Form 4 summary: Reporting persons affiliated with American Industrial Partners disclosed an insider sale of 2,000,000 shares of V2X, Inc. (VVX) with a reported price of $50 and a transaction date of 08/11/2025. The report shows 9,700,001 shares beneficially owned indirectly following the transaction and an additional 375,420 shares held indirectly as described in the filing.
The filing includes detailed footnotes that explain the ownership chain among several AIP-related entities, note that voting and dispositive actions require unanimous approval of the managing members of AIP GP, and state that Mr. Dino Cusumano may be deemed to share voting power while disclaiming beneficial ownership except to the extent of his pecuniary interest.

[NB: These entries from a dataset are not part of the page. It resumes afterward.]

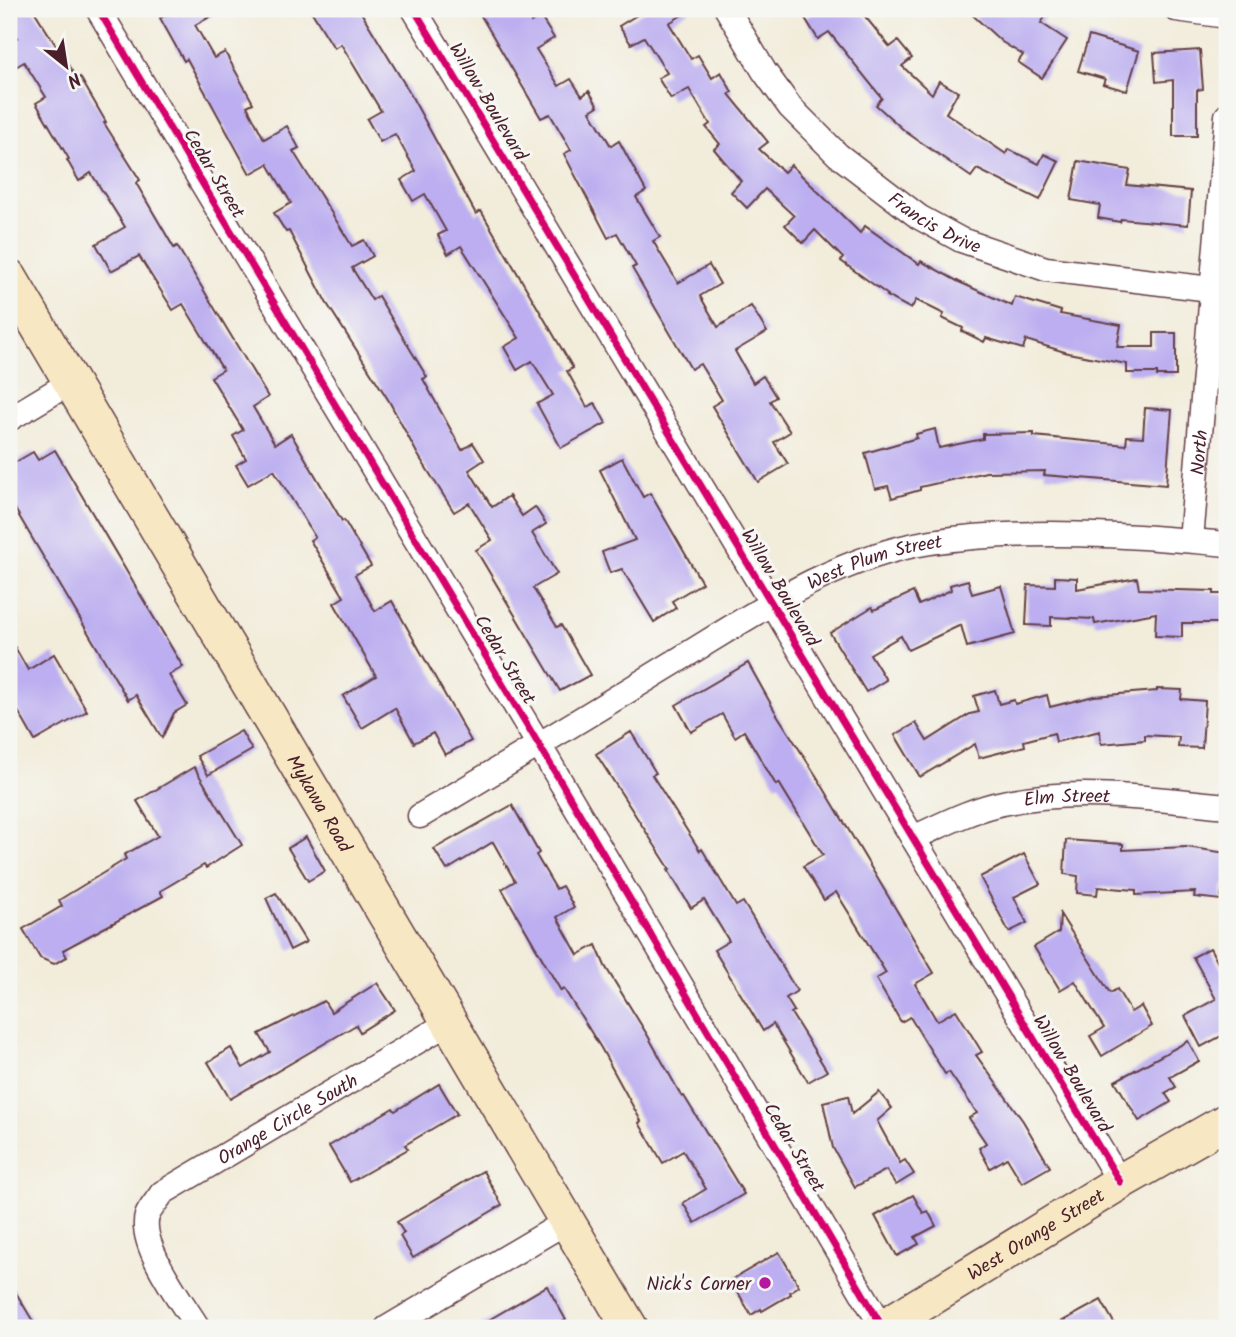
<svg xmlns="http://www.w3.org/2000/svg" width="1236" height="1337" font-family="Kalam,sans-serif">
<rect width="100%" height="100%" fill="#f6f6f2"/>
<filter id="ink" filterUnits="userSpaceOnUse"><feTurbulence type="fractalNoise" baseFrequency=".0143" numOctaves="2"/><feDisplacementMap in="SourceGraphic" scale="14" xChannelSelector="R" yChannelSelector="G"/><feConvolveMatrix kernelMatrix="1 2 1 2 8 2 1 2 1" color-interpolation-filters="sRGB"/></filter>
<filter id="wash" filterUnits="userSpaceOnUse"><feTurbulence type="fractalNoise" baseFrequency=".00686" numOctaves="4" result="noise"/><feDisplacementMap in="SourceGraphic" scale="28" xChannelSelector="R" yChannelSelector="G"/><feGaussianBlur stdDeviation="1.57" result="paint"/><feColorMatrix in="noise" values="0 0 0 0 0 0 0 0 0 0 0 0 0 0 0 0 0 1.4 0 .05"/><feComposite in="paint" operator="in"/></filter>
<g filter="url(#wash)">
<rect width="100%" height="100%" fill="#f2ecda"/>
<g id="blocks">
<g fill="#bcaef0">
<path d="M9 9H33L77 79 80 77 106 122 104 123 140 180 136 183 174 248 177 246 268 397 253 407 275 444 291 434 342 521 344 520 371 566 355 575 375 611 392 601 471 741 445 755 433 733 414 743 395 708 362 728 343 696 376 676 334 603 344 597 310 540 315 537 274 470 248 485 236 465 246 459 233 436 243 430 211 377 223 370 183 304 173 310 139 256 111 271 96 244 125 227 91 173 79 181 67 160 69 159 36 103 46 97 24 62 9 71V43L17 38 9 25Z"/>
<path d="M177 9H224L195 25 214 58 225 52 253 103 247 106 264 139 287 126 299 148 293 151 352 246 364 240 373 256 352 268 372 300 378 296 427 377 423 379 462 450 473 443 484 460 469 470 492 507 509 496 522 516 535 507 546 524 532 533 557 574 533 588 557 627 561 625 590 675 560 691 476 550 492 540 469 503 454 512 418 455 389 401 326 302 289 231 286 232 274 213 291 203 268 164 250 174 187 59 184 61 160 18Z"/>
<path d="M310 9H359L407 88 476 214 481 211 573 368 567 371 587 407 595 403 606 423 561 448 537 404 553 395 532 361 517 370 504 347 519 338 461 246 448 254 438 235 446 231 425 194 413 201 401 180 416 171 395 134 380 142 367 119 381 111 341 44 334 48Z"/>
<path d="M477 9H524L531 22 540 16 554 38 536 49 559 86 571 79 582 96 589 91 598 106 590 111 611 146 619 141 646 191 636 197 660 237 653 241 678 283 709 265 720 284 700 296 718 327 751 306 767 332 735 351 753 383 763 376 776 397 770 401 790 432 774 442 788 464 758 482 712 406 722 400 700 364 691 369 632 268 636 266 617 233 608 238 564 154 571 150 550 114 541 118Z"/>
<path d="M647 9H692L669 23 691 59 698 55 712 78 721 72 732 92 729 94 768 142 759 149 784 172 791 165 860 233 865 226 919 264 921 261 959 282 1012 306 1015 297 1061 311 1060 314 1121 325 1117 347H1154V333H1176V376H1157V373H1127V364L1068 353 1026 340 1023 349 986 338 984 342 962 331 963 328 942 318 944 314 916 300 911 309 887 296 888 295 841 261 843 258 815 230 803 243 785 225 794 216 765 189 747 208 731 192 741 181 714 149 720 144 706 127 710 124 689 89 671 99 658 78 667 73 644 37 631 44 619 26Z"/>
<path d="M820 9H859L890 47 898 41 912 58 902 66 932 94 939 81 958 92 946 113 1006 154 1008 149 1039 164 1044 154 1059 161 1040 200 977 169 971 177 906 132 876 105 882 98 829 32 818 39 805 18Z"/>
<path d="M966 9H1033L1045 17 1041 23 1067 40 1042 78 1018 62 1023 55 1002 42Z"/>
<path d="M1089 36 1139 51 1127 91 1103 84 1105 79 1078 71Z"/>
<path d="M1200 50 1203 89 1197 90V136H1173V80L1156 82 1154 53Z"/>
<path d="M1078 161 1130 170 1127 185 1191 191 1188 225 1121 219 1120 222 1098 218 1100 205 1071 200Z"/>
<path d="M1145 408 1172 410 1166 485 1044 475 1045 471 986 472 920 487V490L892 498 888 486 875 489 865 453 917 438 916 434 935 429 939 448 983 439V434L1034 433V436L1126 445 1127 436 1143 437Z"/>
<path d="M55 450 183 667 169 675 187 705 174 713 162 738 136 695 128 700 9 499V466L33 452 38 460Z"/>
<path d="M622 458 643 497 650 493 702 583 672 601 676 608 654 622 622 569 610 573 602 552 635 540 600 470Z"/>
<path d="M1055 577 1077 578V589L1137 578 1139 589 1214 591V594H1227V623H1182V637L1155 636 1156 613 1095 624 1094 619 1051 617V626L1026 625 1028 585 1055 586Z"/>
<path d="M968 580 972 594 1001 586 1015 634 967 647 961 625 908 650 901 636 870 654 886 680 866 692 830 633 872 607 874 610 913 592 919 605 951 590 950 585Z"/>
<path d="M9 637 28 670 54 654 87 711 35 741 9 695Z"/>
<path d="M748 663 776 713 817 777 934 973 915 984 937 1021 956 1010 982 1052 976 1055 1023 1121 1050 1167 1022 1183 1007 1158 990 1168 979 1148 986 1143 969 1118 977 1113 949 1072 945 1074 910 1017 901 1022 876 979 886 973 836 892 824 900 803 866 823 855 779 783 776 785 744 731 735 737 722 714 691 732 676 705Z"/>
<path d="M1157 689 1182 690 1181 699 1205 701 1202 748 1178 747 1179 737 1145 735V740L1101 744 1100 731 1056 742 1054 733 1024 741 1025 746 979 758 975 744 920 777 895 735 916 723 927 741 970 714 979 712 974 696 995 690 999 704 1014 700 1015 704 1047 695 1050 707 1094 696 1157 691Z"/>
<path d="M241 731 252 750 208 775 197 756Z"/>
<path d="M631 732 656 773 652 775 700 851 702 849 736 906 743 902 797 991 786 998 794 1011 791 1013 827 1071 808 1082 773 1024 763 1031 714 950 729 941 704 900 691 908 668 870 670 869 596 754Z"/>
<path d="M194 767 242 845 206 868 204 865 160 891 163 896 63 950 67 957 54 964 40 958 23 929 62 906 59 900 126 859 124 855 158 836 137 801Z"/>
<path d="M512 805 539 853 536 855 556 889 562 886 574 907 557 917 578 955 596 945 605 966 648 1036 682 1097 684 1096 744 1194 695 1223 683 1203 706 1189 683 1151 663 1163 639 1123 641 1121 601 1048 564 989 561 991 502 889 515 881 493 842 447 870 434 849Z"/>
<path d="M306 837 325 871 308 881 288 848Z"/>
<path d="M1066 840 1123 844V850L1186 847 1227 853V885L1223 884 1221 900 1194 897 1195 892 1136 895V890L1098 887 1097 895 1077 893 1078 876 1064 874Z"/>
<path d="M1024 854 1040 884 1014 897 1027 923 1009 932 980 877Z"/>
<path d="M276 893 306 942 290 950 266 898Z"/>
<path d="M1060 914 1110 993 1117 989 1131 1012 1141 1006 1152 1026 1102 1056 1090 1036 1104 1028 1075 981 1060 990 1034 947 1059 932Z"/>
<path d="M1210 948 1227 980V1033L1201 1047 1185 1016 1216 999 1193 957Z"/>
<path d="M377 983 395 1010 360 1032 356 1025 230 1099 208 1062 231 1048 243 1068 270 1052 259 1034 324 1001 331 1012Z"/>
<path d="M1188 1041 1199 1061 1170 1077 1176 1087 1165 1093 1171 1102 1139 1121 1115 1081Z"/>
<path d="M439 1084 457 1114 405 1145 408 1149 350 1182 329 1146 393 1108 395 1111Z"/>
<path d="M879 1092 892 1108 877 1121 900 1163 905 1160 914 1174 896 1185 886 1170 855 1187 833 1148 823 1102 848 1096 852 1114Z"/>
<path d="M483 1171 502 1205 413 1258 400 1236 404 1233 397 1222Z"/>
<path d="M913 1195 923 1213 928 1211 936 1226 915 1237 919 1244 897 1256 875 1216Z"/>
<path d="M779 1252 799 1286 790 1292 791 1294 762 1311 761 1309 751 1315 731 1280Z"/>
<path d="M9 1281 37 1328H9Z"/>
<path d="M547 1286 566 1320 551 1328H475Z"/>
<path d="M1101 1300 1117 1328H1050Z"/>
</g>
</g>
</g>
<g filter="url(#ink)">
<use href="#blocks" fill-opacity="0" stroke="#633e45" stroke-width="2"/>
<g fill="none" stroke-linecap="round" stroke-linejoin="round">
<g stroke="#633e45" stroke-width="27">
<g id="street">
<path d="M98 9 539 745 883 1328"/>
<path d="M414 9 1120 1182"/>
<path id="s1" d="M727 9 764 71 790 107 838 155 919 217 961 240 1046 269 1227 291"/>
<path d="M1176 9 1227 16"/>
<path d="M9 419 71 382"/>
<path id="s2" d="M1191 540 1227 116"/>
<path id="s3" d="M420 816C502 767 584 718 665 668 748 618 833 557 931 542 1025 528 1133 535 1227 544"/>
<path id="s4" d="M913 838C942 825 972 809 1003 803 1076 787 1154 799 1227 806"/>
<path id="s5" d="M198 1328C183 1303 138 1245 147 1216 150 1208 158 1200 162 1193L450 1022"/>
<path d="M387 1328 566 1222"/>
</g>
</g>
<g stroke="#633e45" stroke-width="38">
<g id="secondary">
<path id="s6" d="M9 277 630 1328"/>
<path id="s7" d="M882 1328 1120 1182 1227 1121"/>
</g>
</g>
<use href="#street" stroke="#fff" stroke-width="24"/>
<use href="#secondary" stroke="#f7e8c3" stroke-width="35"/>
<g stroke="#f6f6f2" stroke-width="11">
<g id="cycleway">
<path d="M98 9 539 745 883 1328"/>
<path d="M414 9 1120 1182"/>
</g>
</g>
<use href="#cycleway" stroke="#d6006c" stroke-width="7"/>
</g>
</g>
<circle fill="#b5179e" stroke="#f6f6f2" stroke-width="2.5" cx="765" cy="1283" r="7"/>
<g text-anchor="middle" stroke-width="6" stroke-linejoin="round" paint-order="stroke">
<g font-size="19" fill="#4a1f2b" stroke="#f6f6f2">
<text transform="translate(489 101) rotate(59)" y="7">Willow Boulevard</text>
<text transform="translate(215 173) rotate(59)" y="7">Cedar Street</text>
<text dy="7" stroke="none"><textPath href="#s1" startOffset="303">Francis Drive</textPath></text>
<text dy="7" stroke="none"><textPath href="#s2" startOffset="88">North</textPath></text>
<text dy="7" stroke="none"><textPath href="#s3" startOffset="523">West Plum Street</textPath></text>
<text transform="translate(781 587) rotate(59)" y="7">Willow Boulevard</text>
<text transform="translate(506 659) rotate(59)" y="7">Cedar Street</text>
<text dy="7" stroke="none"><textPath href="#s4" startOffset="161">Elm Street</textPath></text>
<text dy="7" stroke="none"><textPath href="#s6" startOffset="611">Mykawa Road</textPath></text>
<text transform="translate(1073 1073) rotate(59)" y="7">Willow Boulevard</text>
<text dy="7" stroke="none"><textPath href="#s5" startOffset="299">Orange Circle South</textPath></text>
<text transform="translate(795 1147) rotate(59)" y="7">Cedar Street</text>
<text dy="7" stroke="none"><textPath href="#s7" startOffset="180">West Orange Street</textPath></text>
</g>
<g font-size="19" fill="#4a1f2b" stroke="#f6f6f2" text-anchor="end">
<text x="751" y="1290">Nick's Corner</text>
</g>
</g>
<rect width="1236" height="1337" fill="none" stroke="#f6f6f2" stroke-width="35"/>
<g transform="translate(66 66) rotate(150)" stroke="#f6f6f2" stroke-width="5" paint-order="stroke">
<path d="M0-5L12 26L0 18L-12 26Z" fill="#4a1f2b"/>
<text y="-10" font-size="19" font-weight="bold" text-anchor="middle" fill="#4a1f2b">N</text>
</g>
</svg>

Amendment No. 6 updates the Schedule 13D for V2X, Inc. to reflect a registered secondary offering in which Vertex Aerospace Holdco LLC sold 2,000,000 shares of common stock to RBC Capital Markets at $50.00 per share, closing on August 11, 2025. The filing reports aggregate beneficial ownership of 10,167,286 shares composed of 9,700,001 shares held by Vertex Holdco, 375,420 shares held by Lightship Capital LLC and 91,865 shares subject to an irrevocable proxy. The percentage ownership figures are calculated using 31,509,821 shares outstanding after a disclosed repurchase of 200,000 shares on August 11, 2025.
The secondary sale reduced Vertex Holdco’s stake, which under the parties’ shareholders agreement triggers governance changes: two directors designated by Vertex Holdco are expected to resign effective August 14, 2025; Vertex Holdco will be limited to designating one director per board committee and will lose certain consent rights over material corporate actions. The amendment also incorporates by reference the Underwriting Agreement (filed as Exhibit 99.10) and notes a 45-day lock-up by Vertex Holdco from August 8, 2025.